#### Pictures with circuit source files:

+--

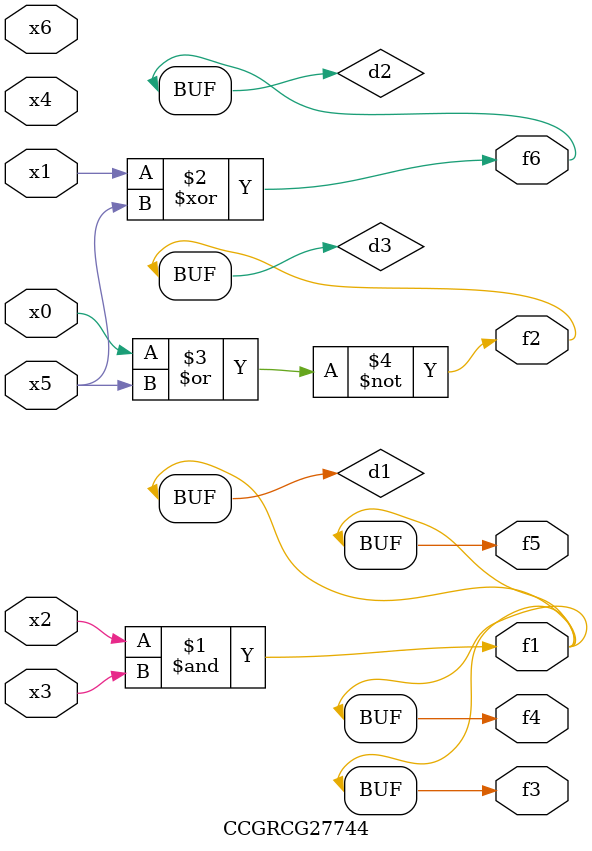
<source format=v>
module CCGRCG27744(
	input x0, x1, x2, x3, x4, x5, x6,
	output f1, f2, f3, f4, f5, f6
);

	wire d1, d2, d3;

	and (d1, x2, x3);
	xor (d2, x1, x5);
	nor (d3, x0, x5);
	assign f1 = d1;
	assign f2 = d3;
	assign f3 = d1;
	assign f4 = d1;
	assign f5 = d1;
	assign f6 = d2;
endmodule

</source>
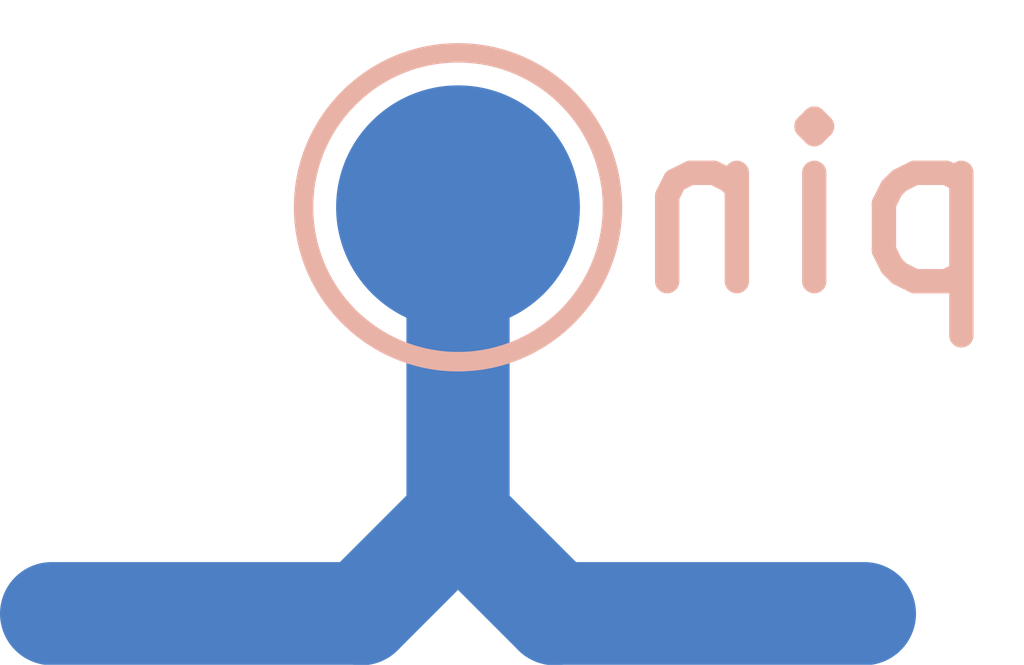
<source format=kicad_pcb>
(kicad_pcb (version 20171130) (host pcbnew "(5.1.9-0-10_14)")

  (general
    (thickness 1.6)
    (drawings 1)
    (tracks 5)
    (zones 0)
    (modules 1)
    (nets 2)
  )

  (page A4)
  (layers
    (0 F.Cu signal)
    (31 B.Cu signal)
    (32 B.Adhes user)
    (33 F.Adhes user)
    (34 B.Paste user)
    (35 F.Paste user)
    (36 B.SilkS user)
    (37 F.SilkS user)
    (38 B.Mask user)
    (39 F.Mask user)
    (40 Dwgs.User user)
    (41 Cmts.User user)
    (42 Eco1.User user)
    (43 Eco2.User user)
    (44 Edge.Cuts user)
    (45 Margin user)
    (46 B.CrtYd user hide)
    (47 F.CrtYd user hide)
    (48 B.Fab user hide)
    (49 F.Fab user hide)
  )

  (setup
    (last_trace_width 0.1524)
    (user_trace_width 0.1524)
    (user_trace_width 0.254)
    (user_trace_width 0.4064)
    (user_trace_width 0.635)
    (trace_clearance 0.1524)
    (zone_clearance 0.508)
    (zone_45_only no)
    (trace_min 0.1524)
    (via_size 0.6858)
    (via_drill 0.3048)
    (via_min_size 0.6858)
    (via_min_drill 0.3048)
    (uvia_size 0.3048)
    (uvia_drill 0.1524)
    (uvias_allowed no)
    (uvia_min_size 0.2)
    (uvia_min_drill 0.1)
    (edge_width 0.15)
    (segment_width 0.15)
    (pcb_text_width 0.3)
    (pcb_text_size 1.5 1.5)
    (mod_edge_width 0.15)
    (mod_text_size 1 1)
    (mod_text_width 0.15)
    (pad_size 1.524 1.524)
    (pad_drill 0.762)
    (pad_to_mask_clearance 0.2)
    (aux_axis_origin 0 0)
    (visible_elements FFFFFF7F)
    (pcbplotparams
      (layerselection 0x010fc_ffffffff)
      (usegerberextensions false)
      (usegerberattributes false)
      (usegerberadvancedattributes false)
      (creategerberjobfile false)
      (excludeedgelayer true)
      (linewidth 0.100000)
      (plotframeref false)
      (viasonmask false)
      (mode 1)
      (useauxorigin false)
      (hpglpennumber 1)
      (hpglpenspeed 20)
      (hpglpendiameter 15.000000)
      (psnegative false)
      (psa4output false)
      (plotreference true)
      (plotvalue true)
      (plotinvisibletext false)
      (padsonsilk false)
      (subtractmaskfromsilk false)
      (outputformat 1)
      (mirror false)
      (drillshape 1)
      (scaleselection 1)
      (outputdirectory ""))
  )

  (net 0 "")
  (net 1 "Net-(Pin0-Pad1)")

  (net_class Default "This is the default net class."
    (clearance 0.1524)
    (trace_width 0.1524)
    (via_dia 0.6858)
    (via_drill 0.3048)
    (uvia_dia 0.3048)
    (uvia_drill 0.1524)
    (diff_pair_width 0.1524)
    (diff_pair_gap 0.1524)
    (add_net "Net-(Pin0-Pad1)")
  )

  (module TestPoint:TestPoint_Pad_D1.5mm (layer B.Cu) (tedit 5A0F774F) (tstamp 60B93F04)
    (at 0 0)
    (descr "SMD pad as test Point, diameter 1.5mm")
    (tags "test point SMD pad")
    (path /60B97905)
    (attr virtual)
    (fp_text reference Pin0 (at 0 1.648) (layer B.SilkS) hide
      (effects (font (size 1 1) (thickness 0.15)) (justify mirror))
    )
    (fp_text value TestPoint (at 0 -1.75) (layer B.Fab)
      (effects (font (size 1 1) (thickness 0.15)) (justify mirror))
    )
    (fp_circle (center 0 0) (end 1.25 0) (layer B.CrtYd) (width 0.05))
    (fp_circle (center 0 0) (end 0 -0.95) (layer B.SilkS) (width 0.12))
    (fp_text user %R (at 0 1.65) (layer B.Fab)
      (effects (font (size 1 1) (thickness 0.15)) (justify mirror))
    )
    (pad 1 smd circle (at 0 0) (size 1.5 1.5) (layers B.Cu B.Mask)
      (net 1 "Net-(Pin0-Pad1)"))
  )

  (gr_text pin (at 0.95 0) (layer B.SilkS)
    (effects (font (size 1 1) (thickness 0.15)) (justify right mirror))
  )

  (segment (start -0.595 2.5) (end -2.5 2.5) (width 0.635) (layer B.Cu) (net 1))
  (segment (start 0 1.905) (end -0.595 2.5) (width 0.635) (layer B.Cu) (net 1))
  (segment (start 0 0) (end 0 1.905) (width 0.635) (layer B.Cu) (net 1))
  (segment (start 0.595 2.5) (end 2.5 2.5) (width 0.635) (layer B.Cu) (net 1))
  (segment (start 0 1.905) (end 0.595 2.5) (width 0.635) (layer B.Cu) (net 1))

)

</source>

+--

#### TO-DO ITEM:
All lines from the start of the entries above through the line containing "(via_size 0.6858)" are to be given again exactly; the pictures are not.

#### RESULT OF THIS TASK:
<source format=v>
module CCGRCG27744(
	input x0, x1, x2, x3, x4, x5, x6,
	output f1, f2, f3, f4, f5, f6
);

	wire d1, d2, d3;

	and (d1, x2, x3);
	xor (d2, x1, x5);
	nor (d3, x0, x5);
	assign f1 = d1;
	assign f2 = d3;
	assign f3 = d1;
	assign f4 = d1;
	assign f5 = d1;
	assign f6 = d2;
endmodule

</source>
<source format=kicad_pcb>
(kicad_pcb (version 20171130) (host pcbnew "(5.1.9-0-10_14)")

  (general
    (thickness 1.6)
    (drawings 1)
    (tracks 5)
    (zones 0)
    (modules 1)
    (nets 2)
  )

  (page A4)
  (layers
    (0 F.Cu signal)
    (31 B.Cu signal)
    (32 B.Adhes user)
    (33 F.Adhes user)
    (34 B.Paste user)
    (35 F.Paste user)
    (36 B.SilkS user)
    (37 F.SilkS user)
    (38 B.Mask user)
    (39 F.Mask user)
    (40 Dwgs.User user)
    (41 Cmts.User user)
    (42 Eco1.User user)
    (43 Eco2.User user)
    (44 Edge.Cuts user)
    (45 Margin user)
    (46 B.CrtYd user hide)
    (47 F.CrtYd user hide)
    (48 B.Fab user hide)
    (49 F.Fab user hide)
  )

  (setup
    (last_trace_width 0.1524)
    (user_trace_width 0.1524)
    (user_trace_width 0.254)
    (user_trace_width 0.4064)
    (user_trace_width 0.635)
    (trace_clearance 0.1524)
    (zone_clearance 0.508)
    (zone_45_only no)
    (trace_min 0.1524)
    (via_size 0.6858)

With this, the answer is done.